FSDP / ZeRO: Sharded data parallel: split the batch AND shard params, gradients, and optimizer state across GPUs, gathering each layer just in time. Trades communication for memory.
Tensor parallel: Split each layer's weight matrices across GPUs (Megatron splits heads and MLP columns) and all-reduce the activations. Chatty, so it wants NVLink.
Pipeline parallel: Put different layers on different GPUs as stages; activations flow stage to stage. The idle time while the pipeline fills and drains is the "bubble."
Expert parallel: Spread a mixture-of-experts layer’s experts across GPUs and all-to-all the tokens to wherever their expert lives. DeepEP accelerates the shuffle.
Context / sequence parallel: Split the sequence across GPUs. Sequence parallel saves activation memory on the non-matmul parts; context parallel (ring attention) splits attention over ultra-long contexts.
All-reduce: A collective that sums a value across all GPUs and hands every GPU the total. Used to average gradients (data parallel) and combine activations (tensor parallel).

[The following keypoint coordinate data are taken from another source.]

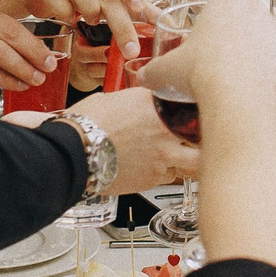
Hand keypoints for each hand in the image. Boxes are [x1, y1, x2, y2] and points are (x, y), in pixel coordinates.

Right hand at [65, 87, 198, 194]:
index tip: (188, 109)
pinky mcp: (155, 177)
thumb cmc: (85, 124)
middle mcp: (165, 127)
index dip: (188, 106)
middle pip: (201, 130)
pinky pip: (172, 176)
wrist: (73, 152)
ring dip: (193, 158)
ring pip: (196, 159)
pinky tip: (157, 169)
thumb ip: (134, 101)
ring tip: (190, 157)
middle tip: (201, 134)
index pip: (186, 100)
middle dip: (202, 133)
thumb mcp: (111, 99)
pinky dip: (168, 173)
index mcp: (154, 102)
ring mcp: (164, 154)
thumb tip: (138, 103)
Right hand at [143, 0, 275, 107]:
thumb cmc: (200, 71)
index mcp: (227, 1)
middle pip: (255, 13)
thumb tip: (141, 77)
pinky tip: (259, 84)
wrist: (232, 94)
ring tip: (244, 73)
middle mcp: (256, 9)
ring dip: (262, 50)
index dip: (234, 1)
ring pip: (271, 36)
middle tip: (230, 53)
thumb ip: (155, 70)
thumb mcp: (169, 68)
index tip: (226, 18)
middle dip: (246, 29)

All-to-all: A collective where every GPU sends a different piece to every other GPU. Used to route tokens to their expert in expert parallelism.

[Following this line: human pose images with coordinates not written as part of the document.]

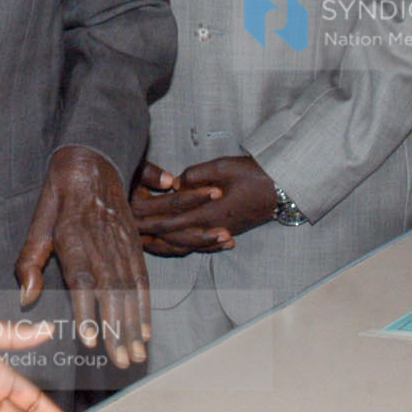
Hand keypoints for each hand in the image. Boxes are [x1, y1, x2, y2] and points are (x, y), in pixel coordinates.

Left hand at [13, 146, 148, 367]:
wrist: (93, 162)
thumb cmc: (60, 196)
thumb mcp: (39, 223)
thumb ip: (30, 261)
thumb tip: (26, 298)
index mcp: (75, 240)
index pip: (83, 282)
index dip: (87, 312)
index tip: (90, 339)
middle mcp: (102, 245)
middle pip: (112, 294)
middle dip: (117, 331)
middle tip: (120, 361)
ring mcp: (122, 246)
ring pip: (130, 292)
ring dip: (134, 326)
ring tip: (134, 354)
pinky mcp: (134, 245)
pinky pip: (142, 281)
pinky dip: (145, 307)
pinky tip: (145, 329)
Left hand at [130, 156, 279, 249]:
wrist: (283, 188)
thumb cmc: (254, 174)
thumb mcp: (224, 167)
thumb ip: (197, 175)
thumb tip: (176, 184)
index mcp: (208, 212)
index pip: (171, 219)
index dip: (148, 220)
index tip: (129, 219)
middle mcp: (211, 226)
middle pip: (173, 235)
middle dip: (149, 234)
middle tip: (128, 233)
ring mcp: (219, 230)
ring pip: (185, 243)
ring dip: (163, 242)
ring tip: (144, 239)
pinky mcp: (225, 230)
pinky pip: (198, 242)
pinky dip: (183, 244)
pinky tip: (172, 242)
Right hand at [130, 162, 230, 256]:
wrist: (106, 194)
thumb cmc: (124, 175)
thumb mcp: (133, 168)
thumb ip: (149, 173)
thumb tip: (170, 182)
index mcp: (137, 206)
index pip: (173, 203)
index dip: (196, 197)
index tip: (218, 192)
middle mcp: (141, 226)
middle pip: (178, 230)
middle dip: (205, 229)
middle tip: (228, 228)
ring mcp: (147, 237)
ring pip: (179, 245)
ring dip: (205, 244)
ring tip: (228, 239)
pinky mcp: (155, 243)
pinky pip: (178, 250)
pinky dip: (198, 248)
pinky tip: (219, 245)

KV cache: The stored Keys and Values of every past token, kept so they are not recomputed each step. It dominates long-context memory and grows with the number of KV heads, head size, layers, and sequence length.

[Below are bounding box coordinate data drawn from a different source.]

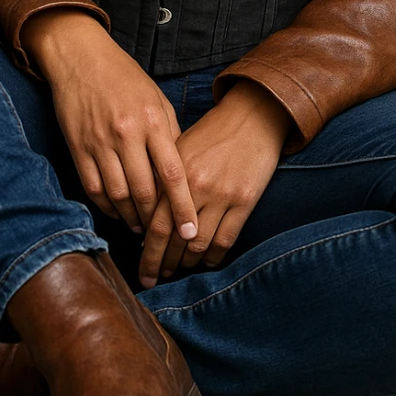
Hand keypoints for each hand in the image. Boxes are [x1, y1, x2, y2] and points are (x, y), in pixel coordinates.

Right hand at [21, 9, 198, 241]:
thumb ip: (171, 133)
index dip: (183, 207)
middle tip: (164, 235)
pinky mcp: (78, 148)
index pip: (173, 173)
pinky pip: (93, 188)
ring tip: (141, 227)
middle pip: (145, 191)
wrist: (80, 57)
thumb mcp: (156, 97)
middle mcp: (127, 134)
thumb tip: (183, 171)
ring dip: (131, 217)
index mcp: (152, 120)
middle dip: (156, 220)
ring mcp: (100, 142)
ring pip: (118, 195)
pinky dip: (106, 206)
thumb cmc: (124, 76)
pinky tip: (117, 212)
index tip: (191, 232)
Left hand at [138, 80, 291, 288]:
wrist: (252, 116)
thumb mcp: (182, 148)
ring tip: (178, 271)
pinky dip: (213, 257)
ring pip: (199, 244)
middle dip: (162, 264)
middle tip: (154, 279)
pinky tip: (205, 262)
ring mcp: (222, 194)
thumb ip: (165, 180)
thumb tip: (148, 219)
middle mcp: (197, 186)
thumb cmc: (213, 132)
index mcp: (176, 172)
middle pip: (174, 239)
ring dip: (186, 264)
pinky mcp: (245, 199)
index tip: (142, 268)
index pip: (155, 224)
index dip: (148, 253)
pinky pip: (226, 239)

RoPE: Rotary position embedding: encodes position by rotating the query and key vectors by an angle proportional to position, so the attention score depends on relative distance. Applied every layer, not added to embeddings.
NoPE: No positional encoding: a decoder-only causal model can infer position from the causal mask alone (a counting signal), with no explicit position input. Works only in the causal setting and has a finite usable range.
Sliding window attention: Each token attends only to the last W tokens (a local band), capping cost and local KV cache. Stacking layers still compounds the reach, so the model is not limited to W.
Attention sink: A learned bias that keeps the always-important first tokens in the softmax denominator, letting a very small sliding window (like gpt-oss’s 128) stay stable.
MHA: Multi-head attention: every query head has its own Key and Value head. Best quality, largest KV cache.
MQA: Multi-query attention: all query heads share a single Key/Value head. Smallest KV cache, but the hard sharing can cost quality.
GQA: Grouped-query attention: query heads are split into groups, each sharing one Key/Value head. Near-MHA quality at close to MQA memory, and the mainstream default.
MLA: Multi-head latent attention (DeepSeek): compress every head's K and V into one small shared latent, cache only that, and reconstruct per-head K/V on the fly. GQA-level cache at MHA quality, with a small decoupled RoPE key.
DSA: DeepSeek Sparse Attention (V3.2): a lightning indexer scores past tokens and each query attends only to its top-k (2048), turning attention from order N squared into order N times k. Built on MLA.
YaRN: A RoPE context-extension method: scale the rotation frequencies (NTK-style) and add an attention-temperature correction, so a model trained at one length works at a longer one.